The Axiom of Choice is as follows:
Given a collection $\mathcal{A}$ of disjoint non-empty sets, there exists a set $C$ consisting of exactly one element from each element of $\mathcal{A}$; that is, a set $C$ such that $C$ is contained in the union of the elements of $\mathcal{A}$, and for each $A \in \mathcal{A}$, the set $C \cap A$ contains a single element.
Now here is Prob. 9, Sec. 19 in the book Topology by James R. Munkres, 2nd edition:
Show that the choice axiom is equivalent to the statement that for any indexed family $\{ A_\alpha \}_{\alpha \in J}$ of non-empty sets, with $J \neq \emptyset$, the Cartesian product $$\prod_{\alpha \in J} A_\alpha$$ is not empty.
My effort:
Suppose the choice axiom holds. Let $\{A_\alpha\}_{\alpha \in J}$ be an indexed family of non-empty sets, with the index set $J \neq \emptyset$. For each $\alpha \in J$, let's define the set $A^\prime_\alpha$ as follows: $$A^\prime_\alpha \colon = \left\{ \ (\alpha, a ) \ \colon \ a \in A_\alpha \ \right\}.$$ Now let $\mathcal{A}$ be the indexed family $\{A^\prime_\alpha\}_{\alpha \in J}$. Since $J \neq \emptyset$ and since each set $A_\alpha$ is non-empty, therefore each set $A^\prime_\alpha \neq \emptyset$.
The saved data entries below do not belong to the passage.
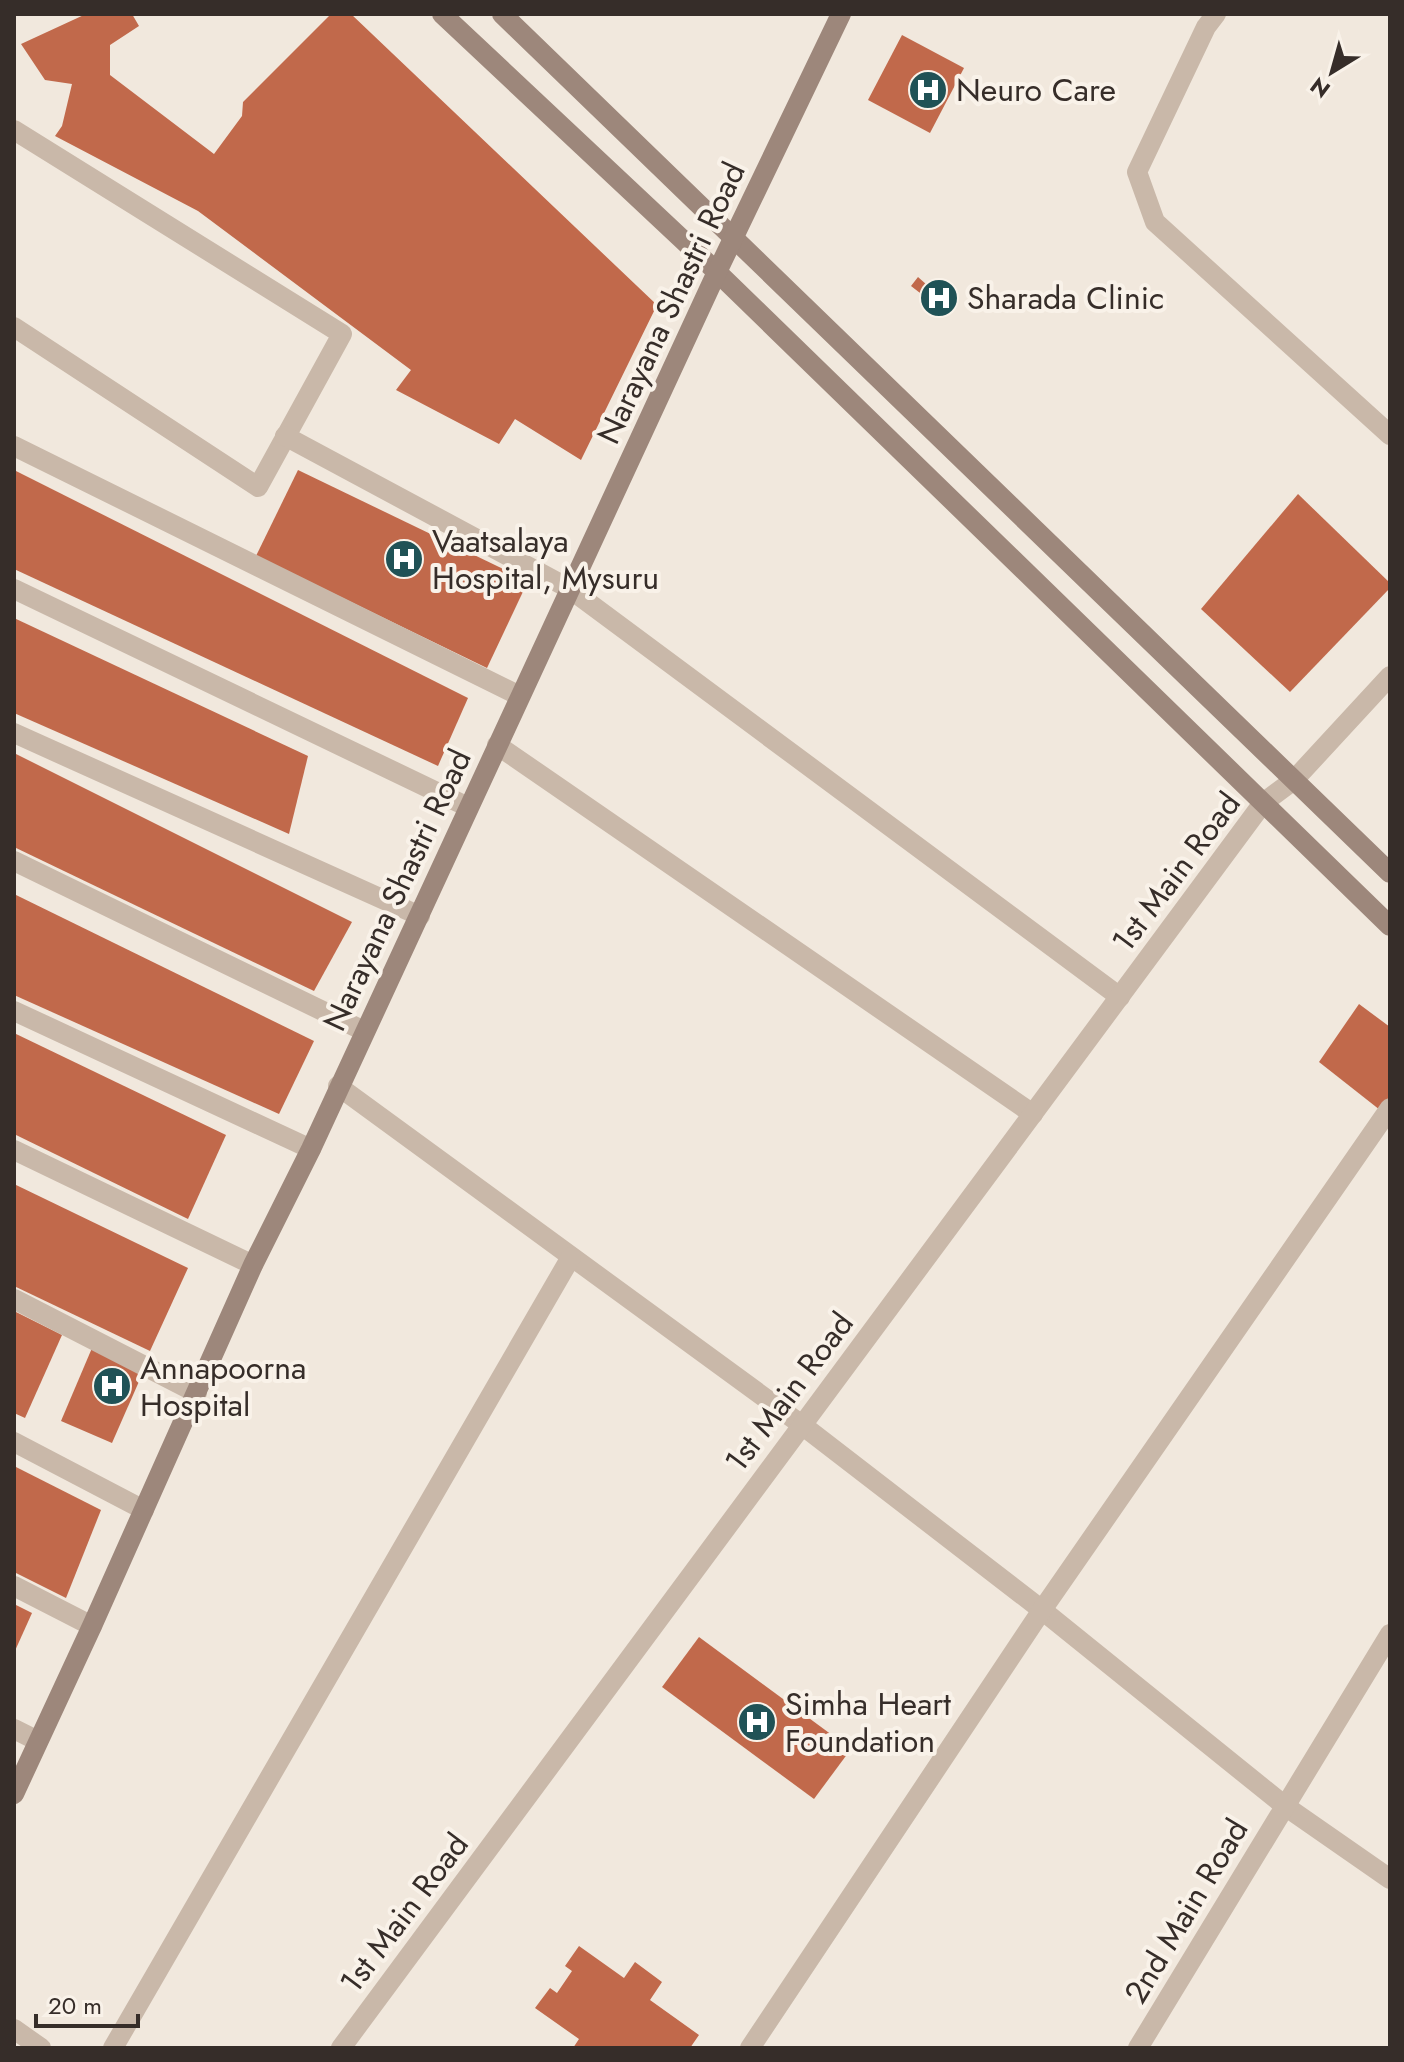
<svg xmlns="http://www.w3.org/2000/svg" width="1404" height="2062" font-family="Jost,sans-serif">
<rect width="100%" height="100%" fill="#f1e8dd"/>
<g fill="#c1694b">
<path d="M86,14H132L139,26L110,45V75L214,154L242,116L243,102L331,14H351L657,305L581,460L515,419L499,444L396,390L411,370L198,211L55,136L62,126L72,84L45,80L21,44Z"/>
<path d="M902,35L964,68L930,133L868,100Z"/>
<path d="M918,277L936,293L945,282L957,291L942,310L911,286Z"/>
<path d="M14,470L468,698L438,766L14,569Z"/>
<path d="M298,470L528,581L487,668L256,556Z"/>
<path d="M1298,494L1390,583V588L1290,692L1201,609Z"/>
<path d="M14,618L308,756L289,834L14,713Z"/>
<path d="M14,753L352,922L314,991L14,847Z"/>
<path d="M14,894L314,1041L279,1114L14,995Z"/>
<path d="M1359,1004L1390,1027V1097L1380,1110L1319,1062Z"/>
<path d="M14,1033L226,1135L188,1219L14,1134Z"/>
<path d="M14,1184L188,1268L150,1351L14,1286Z"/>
<path d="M14,1311L62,1335L25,1418L14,1413Z"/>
<path d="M92,1348L144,1370L112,1443L61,1421Z"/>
<path d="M14,1466L101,1510L66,1598L14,1572Z"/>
<path d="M14,1604L32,1613L14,1653Z"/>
<path d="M699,1637L851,1749L814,1799L662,1687Z"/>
<path d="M579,1946L624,1978L635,1962L662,1982L650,2000L699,2035L690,2048H573L579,2039L535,2008L550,1988L557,1993L572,1971L565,1966Z"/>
</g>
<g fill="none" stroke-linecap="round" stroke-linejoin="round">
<g stroke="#c9b8a9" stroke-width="20">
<path d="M1216,14L1206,27L1137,172L1155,222L1390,435"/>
<path d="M14,130L342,334L258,487L14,327"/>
<path d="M285,436L570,589L1120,997"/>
<path d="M14,446L520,696"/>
<path d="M14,589L468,807"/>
<path d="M14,733L420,916"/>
<path d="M497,745L1033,1114"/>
<path d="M14,861L364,1031"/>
<path d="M14,1011L311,1149"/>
<path d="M338,1086L802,1425L1042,1610L1285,1806L1390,1879"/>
<path d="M14,1150L253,1265"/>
<path d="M14,1299L197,1393"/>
<path d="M14,1442L144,1510"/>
<path d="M14,1586L92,1626"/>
<path d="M14,1729L38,1741"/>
<path d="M14,2029L41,2048"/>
<path d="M113,2048L571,1257"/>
<path d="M341,2048L1263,803L1294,780L1390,676"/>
<path d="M750,2048L1042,1610L1390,1108"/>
<path d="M1138,2048L1390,1634"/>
</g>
<g stroke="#9d877b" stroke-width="20">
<path d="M442,14L717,272L1390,926"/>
<path d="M502,14L1390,873"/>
<path d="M14,1794L92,1626L253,1265L311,1149L717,272L841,14"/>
</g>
</g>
<defs>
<symbol id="hospital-disc" viewBox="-11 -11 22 22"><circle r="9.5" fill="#205256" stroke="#f9f2e9"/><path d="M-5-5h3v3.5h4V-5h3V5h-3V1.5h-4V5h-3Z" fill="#fff"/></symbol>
</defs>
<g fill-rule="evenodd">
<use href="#hospital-disc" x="906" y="68" width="44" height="44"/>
<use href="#hospital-disc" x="917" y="276" width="44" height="44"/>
<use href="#hospital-disc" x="382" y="537" width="44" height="44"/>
<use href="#hospital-disc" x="90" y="1364" width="44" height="44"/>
<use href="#hospital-disc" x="735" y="1700" width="44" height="44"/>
</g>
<g text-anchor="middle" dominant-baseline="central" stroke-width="8" stroke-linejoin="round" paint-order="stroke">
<g font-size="32" fill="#362d29" stroke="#f9f2e9" text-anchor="start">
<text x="956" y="90">Neuro Care</text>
<text x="967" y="298">Sharada Clinic</text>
<text x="432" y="541">Vaatsalaya<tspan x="432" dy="37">Hospital, Mysuru</tspan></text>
<text x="140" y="1368">Annapoorna<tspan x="140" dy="37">Hospital</tspan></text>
<text x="785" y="1704">Simha Heart<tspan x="785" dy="37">Foundation</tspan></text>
</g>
<g font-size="32" fill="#362d29" stroke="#f9f2e9">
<text transform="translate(671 303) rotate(-65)">Narayana Shastri Road</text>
<text transform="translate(1176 872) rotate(-53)">1st Main Road</text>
<text transform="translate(397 890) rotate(-65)">Narayana Shastri Road</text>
<text transform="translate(789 1392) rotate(-53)">1st Main Road</text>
<text transform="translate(1186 1911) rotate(-59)">2nd Main Road</text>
<text transform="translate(404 1913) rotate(-53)">1st Main Road</text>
</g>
</g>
<rect width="1404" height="2062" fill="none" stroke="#362d29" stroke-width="32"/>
<g transform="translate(1332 72) rotate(217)" stroke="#f9f2e9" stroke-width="6" paint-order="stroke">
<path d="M0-6L14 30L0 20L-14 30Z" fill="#362d29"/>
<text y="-12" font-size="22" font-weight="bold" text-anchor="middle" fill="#362d29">N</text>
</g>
<path d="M36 2014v12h102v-12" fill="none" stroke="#362d29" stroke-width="4"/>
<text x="48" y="2014" font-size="24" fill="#362d29" stroke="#f9f2e9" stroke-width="6" paint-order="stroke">20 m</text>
</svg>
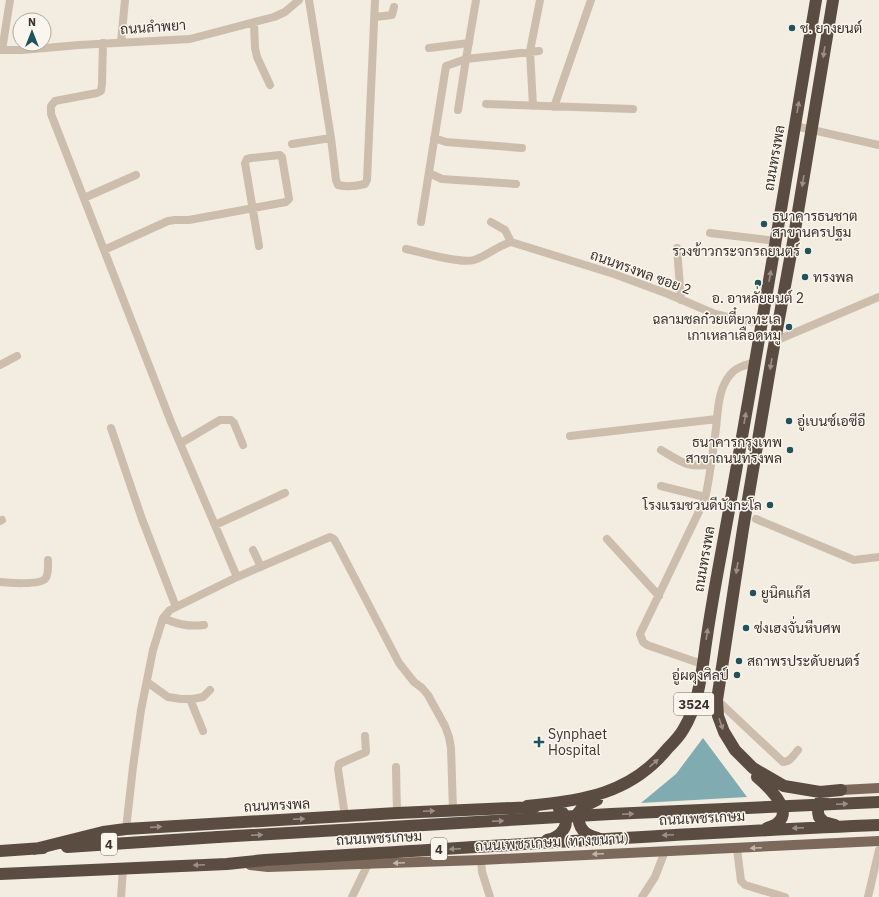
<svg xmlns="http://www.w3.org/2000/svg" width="879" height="897" font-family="'IBM Plex Sans',Sarabun,sans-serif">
	<rect width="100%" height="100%" fill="#f3ece1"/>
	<path fill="#80abb0" d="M703 738 747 797 641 803 676 774Z"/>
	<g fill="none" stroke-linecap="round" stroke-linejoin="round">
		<path stroke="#ccbdac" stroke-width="8" d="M309 0 331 138 336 180 338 185C346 187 357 186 365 184L367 180 375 0
			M375 17 392 15 394 7
			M254 23 255 48 257 57 270 85
			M121 42 125 0
			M103 43 102 84 101 91 97 93 55 101 51 106V114L171 422 237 577
			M429 48 469 43
			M0 50H22L79 45 190 39 274 17 285 12 299 0
			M2 50 10 0
			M486 104 633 109
			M533 106 530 51 540 0
			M554 107 591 0
			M458 110 466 59 539 51
			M795 126 879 145
			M434 138 446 142 522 148
			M292 144 331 138
			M429 173 442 179 516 184
			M84 198 136 175
			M421 222 446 66 466 59 476 0
			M710 233 776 241
			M511 242 614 274 668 294 715 314 736 319 762 323
			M677 248 681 300
			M406 249C421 252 461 264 474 260 487 256 497 246 511 242L505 230 491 222
			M104 250 168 221 175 220H189L286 202 289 199 282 157 280 155 251 158 247 159 245 163 259 246
			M775 341 879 297
			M0 365 17 356
			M111 428 142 519 176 607
			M570 436 717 419
			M181 443 220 420H231L234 423 243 445
			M661 450C680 461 688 469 711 464
			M661 486 705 497
			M756 519 854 560 879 557
			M0 521 2 520
			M215 525 285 493
			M607 539 659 596
			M253 550 261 567
			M0 582C8 583 40 585 45 579 49 575 48 565 48 560
			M163 618C177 624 188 627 204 625
			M702 664 647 645 643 642 640 634 705 499C710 476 713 452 716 428 718 411 718 389 730 375 736 367 746 365 755 362
			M147 682 168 697 181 699H193L203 697 210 690
			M190 699 203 731
			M717 700 783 762C790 762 793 756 798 750
			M396 767 397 813
			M345 816 338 769 339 764 366 752 365 736
			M126 829 133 767 141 710 153 650 163 618 170 610 176 607 237 577 330 537 334 539 338 546 399 663 414 682 422 688 428 695 445 726 449 737 451 748 453 810
			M737 849 741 881 745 885 785 897
			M481 860 482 872 490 897
			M121 897 123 869
			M352 897 368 864
			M642 897 655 877 665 851
			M868 897 879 850"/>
		<path stroke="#7c695c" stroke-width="10" d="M841 790 879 788
			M250 865 268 867 481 860 879 841"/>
		<path stroke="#5b4c42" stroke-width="12" d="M833 0 792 248 772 357 743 529 717 700 718 716 724 732 735 750 753 768 784 786 820 792 841 790
			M757 777C772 790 801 818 767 828
			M823 798C817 803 817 809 819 817L824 822 835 825
			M597 800 583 807 578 813C578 828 584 835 598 838
			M527 806C582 801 631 794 668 748 673 743 679 737 683 730 700 703 702 668 707 636 711 609 716 581 721 554 755 370 785 185 816 0
			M547 840C562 837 574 822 559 809
			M67 847 218 837
			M35 849 103 832 126 829 397 813 535 807
			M0 851 43 848
			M0 874 227 864 265 860C470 848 674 833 879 825"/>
		<path stroke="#5b4c42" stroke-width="12" d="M218 837 611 814 879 802"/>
	</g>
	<defs><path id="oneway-solid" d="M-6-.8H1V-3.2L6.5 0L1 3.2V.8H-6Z"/></defs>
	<g fill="#9b9087">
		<use href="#oneway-solid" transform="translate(824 52) rotate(99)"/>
		<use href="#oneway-solid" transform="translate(798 107) rotate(-80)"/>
		<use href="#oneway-solid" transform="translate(803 181) rotate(99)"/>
		<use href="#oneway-solid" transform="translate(770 276) rotate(-80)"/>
		<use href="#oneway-solid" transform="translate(771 364) rotate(99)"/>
		<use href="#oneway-solid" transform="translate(745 418) rotate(-80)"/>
		<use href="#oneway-solid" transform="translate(737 568) rotate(99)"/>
		<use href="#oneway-solid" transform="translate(707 634) rotate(-81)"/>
		<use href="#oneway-solid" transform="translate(721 724) rotate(71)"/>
		<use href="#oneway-solid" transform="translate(654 763) rotate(-41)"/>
		<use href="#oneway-solid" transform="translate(842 804) rotate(-3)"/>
		<use href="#oneway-solid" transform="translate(429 811) rotate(-3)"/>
		<use href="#oneway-solid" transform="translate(628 814) rotate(-3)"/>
		<use href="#oneway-solid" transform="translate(299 819) rotate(-3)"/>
		<use href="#oneway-solid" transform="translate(498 821) rotate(-3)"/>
		<use href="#oneway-solid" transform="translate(156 827) rotate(-4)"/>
		<use href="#oneway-solid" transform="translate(798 828) rotate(177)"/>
		<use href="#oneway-solid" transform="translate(257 835) rotate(-3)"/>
		<use href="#oneway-solid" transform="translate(668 835) rotate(177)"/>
		<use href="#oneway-solid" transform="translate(455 849) rotate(177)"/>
		<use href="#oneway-solid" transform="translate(199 865) rotate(178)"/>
	</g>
	<g fill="#c1b7ac">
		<use href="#oneway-solid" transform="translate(756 848) rotate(177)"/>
		<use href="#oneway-solid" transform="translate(598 854) rotate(177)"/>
		<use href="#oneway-solid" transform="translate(399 863) rotate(178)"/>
	</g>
	<g fill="#20535c" stroke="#faf6ee" stroke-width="1.5">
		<circle cx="792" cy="28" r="4"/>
		<circle cx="764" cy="224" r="4"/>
		<circle cx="808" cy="251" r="4"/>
		<circle cx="805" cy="277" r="4"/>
		<circle cx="758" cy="283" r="4"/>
		<circle cx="789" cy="327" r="4"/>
		<circle cx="789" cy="421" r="4"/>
		<circle cx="790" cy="450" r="4"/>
		<circle cx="770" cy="505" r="4"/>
		<circle cx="753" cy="593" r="4"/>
		<circle cx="746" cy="628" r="4"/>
		<circle cx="739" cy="661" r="4"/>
		<circle cx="737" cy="675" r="4"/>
		<path d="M537 736h4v4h4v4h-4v4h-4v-4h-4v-4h4z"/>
	</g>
	<g text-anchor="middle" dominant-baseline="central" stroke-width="3" stroke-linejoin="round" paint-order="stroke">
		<g fill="#faf6ee" stroke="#746c66" stroke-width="1">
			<rect x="674" y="693" width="40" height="22" rx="3"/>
			<rect x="101" y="833" width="16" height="22" rx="3"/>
			<rect x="431" y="838" width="16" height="22" rx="3"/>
		</g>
		<g font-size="13" font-weight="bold" fill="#3a312b">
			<text x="694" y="704">3524</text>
			<text x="109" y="844">4</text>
			<text x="439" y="849">4</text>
		</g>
		<g font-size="14" fill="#3a312b" stroke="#faf6ee">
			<text transform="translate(153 27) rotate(-4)">ถนนลำพยา</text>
			<text transform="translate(774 158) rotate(-80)">ถนนทรงพล</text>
			<text transform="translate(641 272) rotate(20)">ถนนทรงพล ซอย 2</text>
			<text transform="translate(704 559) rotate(-80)">ถนนทรงพล</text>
			<text transform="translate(277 805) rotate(-3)">ถนนทรงพล</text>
			<text transform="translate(702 818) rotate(-3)">ถนนเพชรเกษม</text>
			<text transform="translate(379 838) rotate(-3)">ถนนเพชรเกษม</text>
			<text transform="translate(552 842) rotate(-3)">ถนนเพชรเกษม (ทางขนาน)</text>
		</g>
		<g font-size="14" fill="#3a312b" stroke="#faf6ee" text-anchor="start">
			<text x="800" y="28">ช. ยางยนต์</text>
			<text x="772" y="216">ธนาคารธนชาต<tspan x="772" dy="16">สาขานครปฐม</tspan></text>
			<text x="800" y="251" text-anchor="end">รวงข้าวกระจกรถยนตร์</text>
			<text x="813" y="277">ทรงพล</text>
			<text x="758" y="298" text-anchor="middle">อ. อาหลั่ยยนต์ 2</text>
			<text x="781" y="319" text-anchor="end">ฉลามชลก๋วยเตี๋ยวทะเล<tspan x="781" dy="16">เกาเหลาเลือดหมู</tspan></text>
			<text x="797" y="421">อู่เบนซ์เอซีอี</text>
			<text x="782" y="442" text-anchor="end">ธนาคารกรุงเทพ<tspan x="782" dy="16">สาขาถนนทรงพล</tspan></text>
			<text x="762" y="505" text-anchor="end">โรงแรมชวนดีบังกะโล</text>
			<text x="761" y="593">ยูนิคแก๊ส</text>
			<text x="754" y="628">ซ่งเฮงจั่นหีบศพ</text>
			<text x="747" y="661">สถาพรประดับยนตร์</text>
			<text x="729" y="675" text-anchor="end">อู่ผดุงศิลป์</text>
			<text x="548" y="734">Synphaet<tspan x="548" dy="16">Hospital</tspan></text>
		</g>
	</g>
	<g transform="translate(32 32)"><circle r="19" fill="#faf6ee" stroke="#ada7a0"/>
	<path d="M0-3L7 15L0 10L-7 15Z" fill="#20535c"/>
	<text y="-6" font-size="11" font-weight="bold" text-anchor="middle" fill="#3a312b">N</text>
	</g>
</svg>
Moreover, for any $\alpha, \beta \in J$, where $\alpha \neq \beta$, we also have $$A^\prime_\alpha \cap A^\prime_\beta = \emptyset.$$ Thus, $\mathcal{A}$ is a collection of disjoint non-empty sets. So, by the choice axiom, there exists a set $C$ such that $C$ consists of exactly one element from each set in $\mathcal{A}$. That is, for each $\alpha \in J$, the set $C$ consists of exactly one ordered pair $(\alpha, a)$ such that $a \in A_\alpha$. Then the set of all these ordered pairs in $C$ constitutes an element of the Cartesian product $\prod_{\alpha \in J} A_\alpha$.
Am I right?
Conversely, suppose that, for any indexed family $\{A_\alpha\}_{\alpha \in J}$ of non-empty sets, with the index set $J \neq \emptyset$, the Cartesian product $$\prod_{\alpha \in J} A_\alpha$$ is not empty. Let $\mathcal{A}$ be a collection of disjoint non-empty sets. Then, assuming that the collection $\mathcal{A}$ is non-empty, the Cartesian product $$\prod_{A \in \mathcal{A}} A$$ is not empty. Let $$\mathcal{A} \colon= \left\{ \ X_i \ \colon \ i \in I \ \right\},$$ where the index set $I$ is non-empty and, for each $i \in I$, the set $X_i \neq \emptyset$. Then $$\prod_{A \in \mathcal{A}} A = \prod_{i \in I} X_i.$$ Let $x$ be an element of this Cartesian product. Then, by definition,$x \colon I \to \cup_{i \in I} X_i$ (i.e., $x$ is a function with domain $I$ and images in the union $\cap_{i \in I} X_i$) such that $x(i) \in X_i$ for each $i \in I$. Let $C$ be the set $$\left\{ \ x(i) \ \colon \ i \in I \ \right\}.$$ Since for each $i, j \in I$ with $i \neq j$, we have $X_i \cap X_j = \emptyset$, therefore the set $C$ consists of exactly one element from each set in the collection $\mathcal{A}$.
Is the above proof correct?
Yes, the proof is fine. However, a few small remarks:
If you really want to be thorough, you need to argue why $A_\alpha'\cap A_\beta'=\varnothing$ (namely, each set has ordered pairs with different left coordinate). It's not a big deal, I'm just throwing it out there.
It's not entirely clear why you had to "rewrite" $\cal A$ as a collection of $X_i$'s. If $\prod_{A\in\cal A}A$ is non-empty, and $f$ belongs to that product, then $\operatorname{rng}(f)=C$ is your wanted transversal set. There's no need to go through a renaming process.